In today’s Gospel lesson we hear about the healing of the man born blind, a miracle that should have been a sign to anyone watching that Jesus was the Messiah. After being sent to the pool of Siloam, the crowd began to debate among themselves. “Therefore the neighbors and those who previously had seen that he was blind said, "Is not this he who sat and begged?" Some said, "This is he." Others said, "He is like him." He said, "I am he." (John 9.8-9)
Our Lord did not, and does not, randomly perform miracles. When He encountered the man born blind, “His disciples asked Him, saying, "Rabbi, who sinned, this man or his parents, that he was born blind?" Jesus answered, "Neither this man nor his parents sinned, but that the works of God should be revealed in him.” (John 9.2-3) In the Gospel of John we learn of seven miracles that were “sings” of the Messiah. Healing a man born blind was one of them. A learned and faithful Jew should have seen and believed, but many did not. These unbelievers were under the influence of the great deceiver, Satan.
Throughout history there have always been those who would seek to deceive our eyes and cause us to doubt. The Jews were led to slaughter during World War II “seeing” shower rooms, but when they entered the gas chambers it was too late. Thousands today are being led to not trust their eyes, by those who would suggest that boys are girls and girls are boys. Without going into graphic details, we are being asked by today’s deceivers to ignore the evidence we see with our own eyes. Around every turn there are those who would seek to influence our beliefs by deceiving our eyes. It is coming to the point where seeing won’t be believing, and that is a dangerous future.
On Ascension Thursday this week we will hear, “And when He had said this, as they were looking on, He was lifted up, and a cloud took Him out of their sight. And while they were gazing into heaven as He went, behold two men stood by them in white robes, and said, ‘Men of Galilee, why do you stand looking into heaven? This Jesus, who was taken up from you into heaven, will come in the same way as you saw Him go into heaven.” (Acts 1.9-11) We will SEE Jesus return on a cloud from heaven.

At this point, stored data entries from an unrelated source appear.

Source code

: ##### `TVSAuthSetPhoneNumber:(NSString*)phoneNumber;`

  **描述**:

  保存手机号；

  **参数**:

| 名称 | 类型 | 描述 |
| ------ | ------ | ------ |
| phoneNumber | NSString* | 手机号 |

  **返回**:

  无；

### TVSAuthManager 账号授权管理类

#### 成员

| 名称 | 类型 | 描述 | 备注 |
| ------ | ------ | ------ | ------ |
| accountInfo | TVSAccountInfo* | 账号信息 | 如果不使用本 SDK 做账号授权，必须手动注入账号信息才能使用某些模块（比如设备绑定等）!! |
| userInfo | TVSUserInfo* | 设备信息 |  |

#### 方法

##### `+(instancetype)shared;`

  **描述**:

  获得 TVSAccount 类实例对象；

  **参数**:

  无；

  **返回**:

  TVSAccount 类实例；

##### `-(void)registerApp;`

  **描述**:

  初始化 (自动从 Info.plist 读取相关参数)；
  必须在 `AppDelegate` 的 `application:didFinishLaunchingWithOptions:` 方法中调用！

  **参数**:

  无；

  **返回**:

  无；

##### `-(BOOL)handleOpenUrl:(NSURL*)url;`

If we are no longer able to trust our eyes, we may not believe Him when He comes. God gave us our five senses so that we could learn about Him and believe in Him. This is why the Church engages all our senses during worship, so our bodies can learn to experience God. When He returns, riding on a cloud, our eyes will see, and our ears will hear the trumpets. Will our hearts believe, or will we be deceived by those who taught us to doubt what we see?